On 10/26/2015 03:05, Andrew Barnert wrote:
> On Oct 25, 2015, at 23:23, Alexander Walters <tritium-list at sdamon.com> wrote:
>> I imagine in the case of assigning to a class or instance, the name would be the same (and binding to self would act the same) as if it were assigned in the traditional way.
> In what traditional way? When you def a function, its name is the name given in the def statement. If you later assign it to a member of an object, that doesn't change its name. So, that doesn't answer the question.
>
> As for the binding to self, that doesn't happen at assignment time, so it can't happen the same way as at assignment time. The binding happens later, each time the method is looked up. If an object doesn't have an attribute of the looked up name, but its type does, the type's attribute's __get__ method is called with the instance. So, there's nothing to do here at all; functions already have a __get__ method that returns a bound method (and if you assign a function to an instance rather than a type, it doesn't get bound). This is all explained pretty clearly in the descriptor HOWTO.
>
> But descriptors also work for setting, not just getting (which is how @property works), and that's what I was asking about. If I write "spam.eggs = 0", and type(spam) has a member named "eggs", its __set__ method will get called with the instance (spam) and the value (0). So, if I write "def spam.eggs(): pass", does it call the same descriptor method?
>
>>   I do not propose that assigning to classes in this way be considered a good idea.
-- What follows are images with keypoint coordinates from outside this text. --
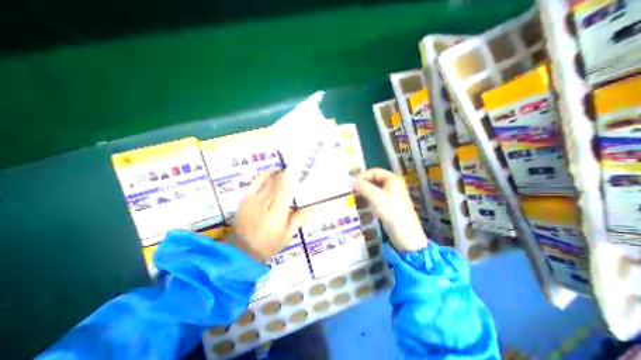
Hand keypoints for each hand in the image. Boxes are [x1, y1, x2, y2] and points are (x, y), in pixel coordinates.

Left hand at [230, 170, 307, 262]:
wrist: (242, 252)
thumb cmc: (268, 245)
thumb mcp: (287, 235)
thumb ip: (298, 219)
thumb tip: (312, 208)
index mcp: (276, 215)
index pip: (285, 192)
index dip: (291, 179)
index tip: (298, 169)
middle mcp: (264, 205)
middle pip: (276, 184)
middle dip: (286, 174)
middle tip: (295, 169)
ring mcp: (252, 201)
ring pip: (266, 182)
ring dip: (276, 174)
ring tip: (284, 170)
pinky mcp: (244, 200)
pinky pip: (254, 183)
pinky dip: (262, 176)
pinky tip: (270, 173)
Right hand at [353, 167, 427, 249]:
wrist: (406, 235)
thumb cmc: (392, 212)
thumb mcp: (377, 198)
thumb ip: (363, 187)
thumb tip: (351, 180)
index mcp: (393, 179)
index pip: (374, 171)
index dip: (363, 175)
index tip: (352, 183)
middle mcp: (393, 184)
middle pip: (374, 179)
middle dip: (363, 183)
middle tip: (352, 189)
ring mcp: (391, 195)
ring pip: (375, 188)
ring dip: (364, 190)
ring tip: (354, 195)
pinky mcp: (389, 204)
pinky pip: (376, 196)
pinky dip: (368, 197)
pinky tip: (361, 202)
> OK, but unless you're actually proposing to not allow it, you still need to work out what it would do.
>
>> as for when assigned to a data structure, my admittedly naive idea would be to set the name to '__none__' or some such.  I am open to other ideas though.
> Functions defined with lambda get the name "<lambda>", so you'd probably want angle brackets here as well. But otherwise that seems reasonable, I guess.
>
>>> On 10/26/2015 02:19, Andrew Barnert wrote:
>>> Seems interesting.
>>>
>>> What's the name of the defined function? For an attribution like "spam.eggs" you'd probably want it to be "eggs", and I guess for "spam['eggs']" as well, but what about "spam['two words']" or "spam[2]"?
>>>
>>> I assume the qualname is just the name.
>>>
>>> Also, would this go through the descriptor mechanism if you def an attribution?